Deep knowledge in fields like large-scale construction engineering, specialized mineral processing, and heavy infrastructure deployment is required for these projects; mastering these skills requires years of education and exposure to many cultures.

Despite the presence of these foreign experts, AML is said to have made a conscious effort to ensure that they work closely with their Liberian counterparts. The foundation for a future generation of highly skilled Liberian technical professionals has been laid by the consistent transfer of knowledge and skills across disciplines.

Engineers, electricians, welders, and plant operators in Liberia are getting practical experience with contemporary technology and procedures that are uncommon in other parts of the nation owing to this collaborative implementation strategy. “This relationship has a clear long-term benefit: it is guaranteeing that Liberia maintains the expertise to support and manage industrial expansion well into the future and prepares Liberians to eventually take full management of these intricate systems,” the company said.

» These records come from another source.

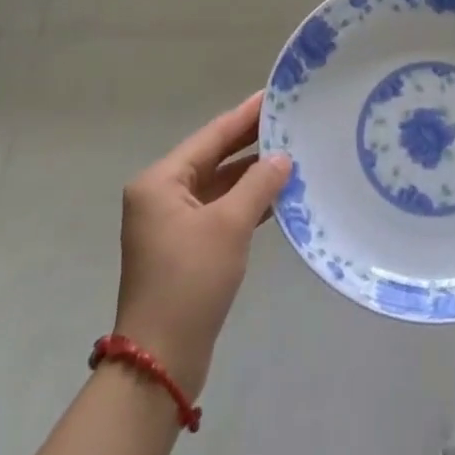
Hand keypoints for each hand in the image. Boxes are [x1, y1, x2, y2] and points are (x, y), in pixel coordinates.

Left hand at [113, 91, 290, 397]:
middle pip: (214, 157)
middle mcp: (161, 195)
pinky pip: (220, 210)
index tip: (274, 94)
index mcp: (160, 181)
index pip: (212, 136)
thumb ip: (259, 184)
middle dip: (251, 142)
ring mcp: (172, 223)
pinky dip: (246, 201)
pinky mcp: (185, 247)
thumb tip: (282, 157)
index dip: (245, 115)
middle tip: (290, 120)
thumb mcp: (229, 226)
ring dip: (252, 174)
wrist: (161, 360)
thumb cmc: (190, 281)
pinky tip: (278, 194)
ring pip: (219, 185)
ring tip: (293, 152)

Along with permanent personnel, AML’s operations also heavily rely on contract and fixed-term workers, particularly during Phase Two of its growth. 6,147 individuals were employed by the company in these categories as of April 30, 2025. 1,442 foreigners, mostly technical and construction professionals, make up 23% of this number, while 4,705 Liberians make up 77%.

With 7,260 Liberians making up 81% of the overall workforce, AML employs 8,995 people in total. Out of 1,735 positions, 19 percent are held by expatriates. This composition not only clearly shows AML’s significant investment in local jobs, but also its critical role in providing numerous Liberian families and communities with economic opportunity and steady income.

The figures show that AML is meeting and surpassing its commitments under the Mineral Development Agreement, especially in terms of prioritizing the employment and development of Liberians. The company claims that any labor-related audit can examine its financial records and that it welcomes independent verification of its employment data.

What can be accomplished when the local workforce is given the flexibility, support, and confidence to take the lead is demonstrated by ArcelorMittal Liberia’s hiring processes and its growing pool of Liberian experts. In the global supply chain of refined ore, Liberian engineers, operators, technicians, and administrators are now clearly visible, promoting both national pride and international excellence.